◆ WHAT TO DO
1: According to the article on the Cerebras and AWS collaboration, how many more tokens can agent-based usages generate than conversational interactions?
2: In the Cerebras article, change "massive" to "huge" and give the passage from "Cerebras Systems and" up to and including "Cerebras’ CS-3 systems.".

◆ SOURCE EXCERPT
%%

Cerebras Systems and AWS are planning to launch a new, more powerful AI inference offering. At the core of this technology is a massive chip whose development is linked to an EPFL diploma.
Cerebras Wafer Scale Engine is over fifty times larger than the largest graphics chips on the market. (Source: Cerebras Systems)
AWS and Cerebras Systems announce a collaboration to deliver a faster AI generative inference solution in the coming months. It will be integrated into Amazon Bedrock and will be based on Cerebras’ CS-3 systems.
This partnership comes in a context of increasing usage of agent-based AI, as highlighted by Cerebras in its statement. They note that these usages, particularly in software development, generate up to fifteen times more tokens than conversational interactions. This shift increases the demand for fast inference capabilities, which have become critical for some production environments.

%%

Collected data entries

%%

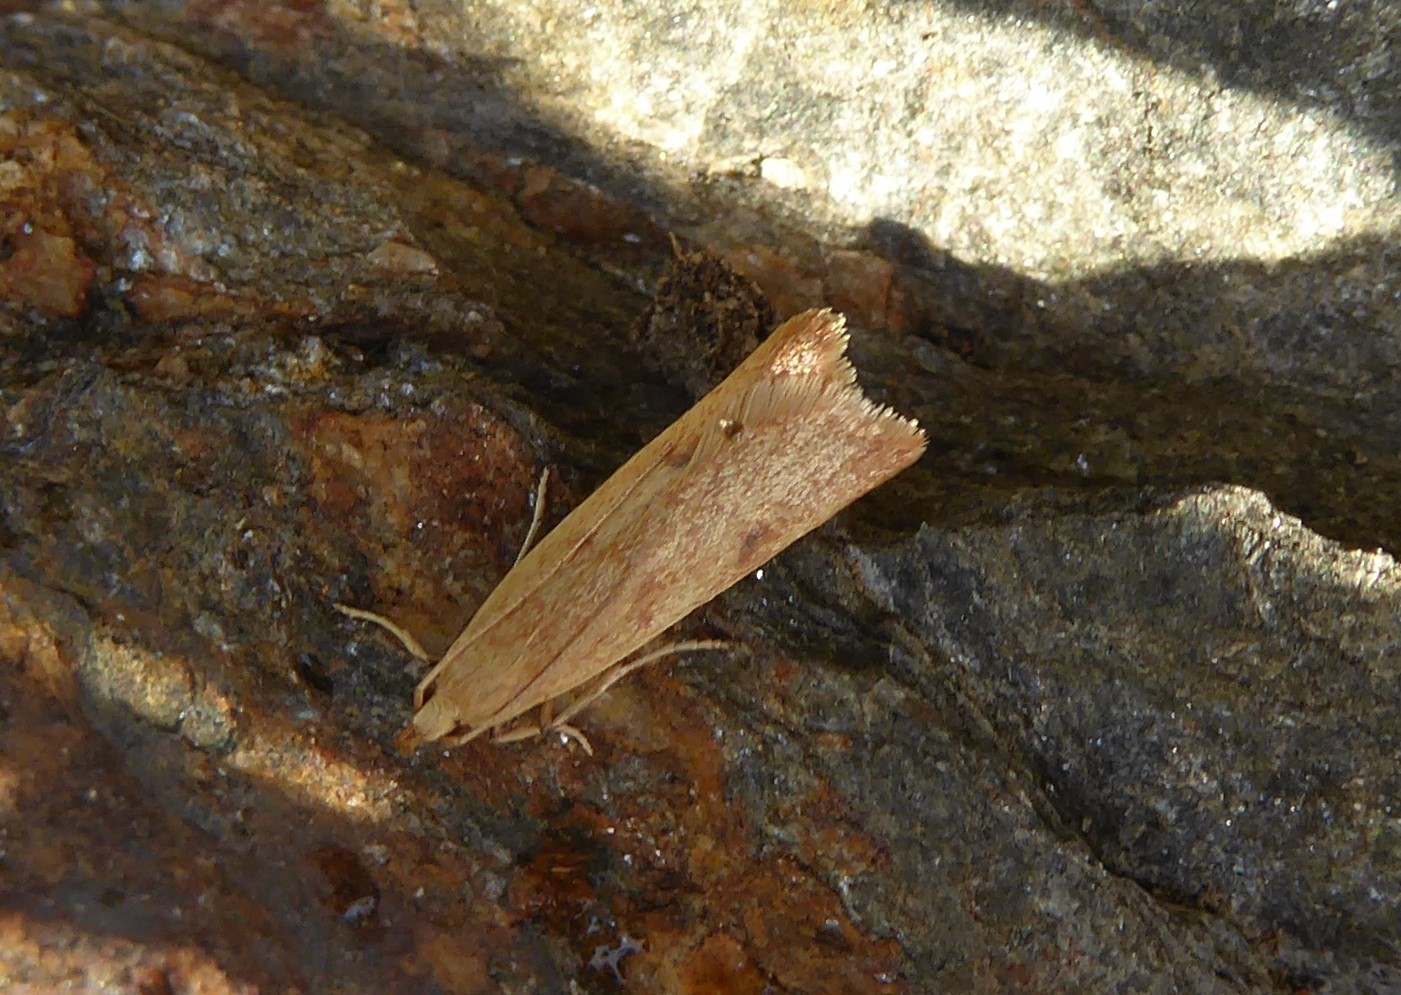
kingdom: Animalia
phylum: Arthropoda
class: Insecta
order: Lepidoptera
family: Oecophoridae
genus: Gymnobathra
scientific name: Gymnobathra sarcoxantha
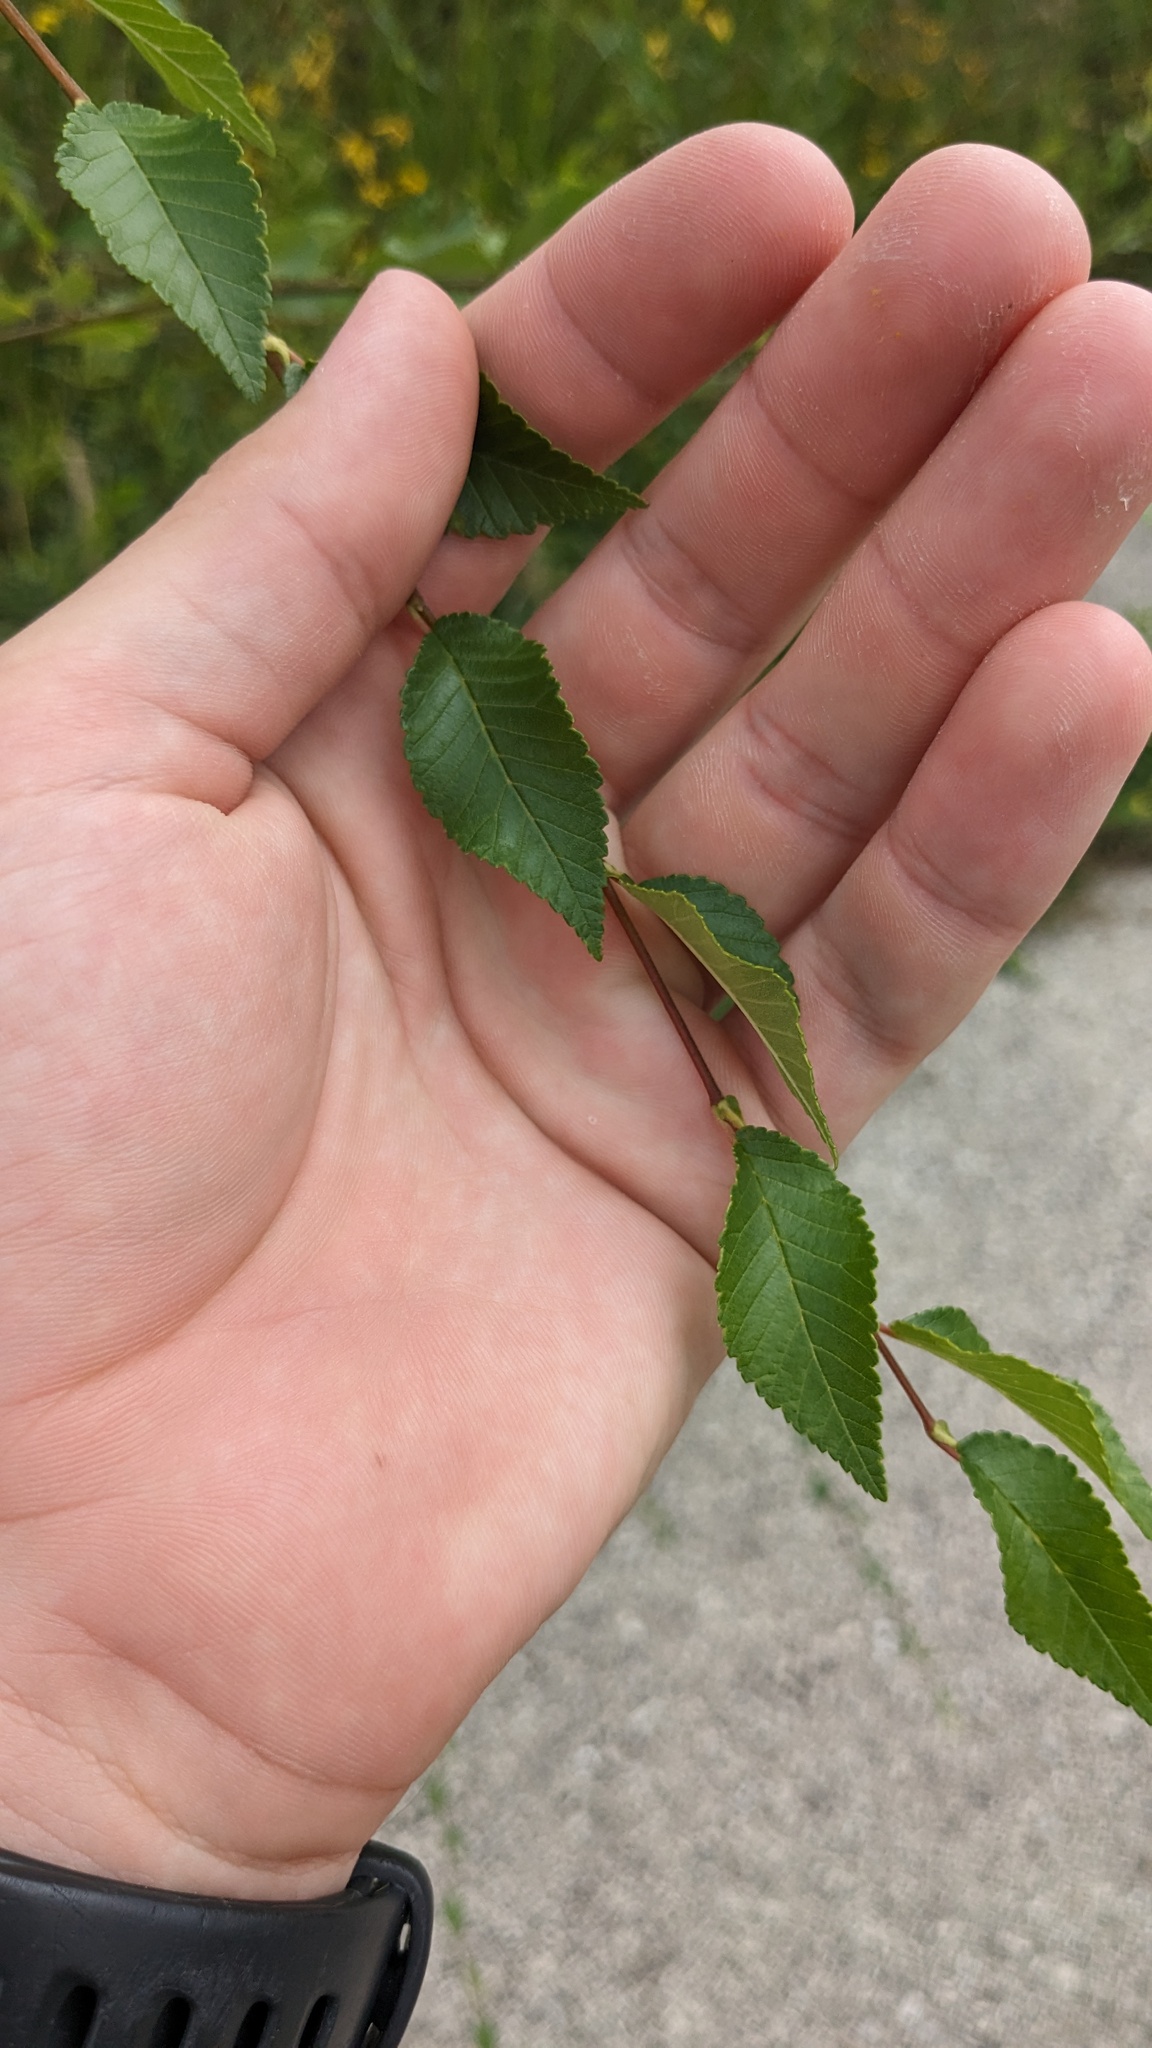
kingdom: Plantae
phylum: Tracheophyta
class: Magnoliopsida
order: Rosales
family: Ulmaceae
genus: Ulmus
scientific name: Ulmus pumila
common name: Siberian elm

%%

◆ ANSWERS TO EACH TASK
1: Up to fifteen times more tokens.

2:
Cerebras Systems and AWS are planning to launch a new, more powerful AI inference offering. At the core of this technology is a huge chip whose development is linked to an EPFL diploma.
Cerebras Wafer Scale Engine is over fifty times larger than the largest graphics chips on the market. (Source: Cerebras Systems)
AWS and Cerebras Systems announce a collaboration to deliver a faster AI generative inference solution in the coming months. It will be integrated into Amazon Bedrock and will be based on Cerebras’ CS-3 systems.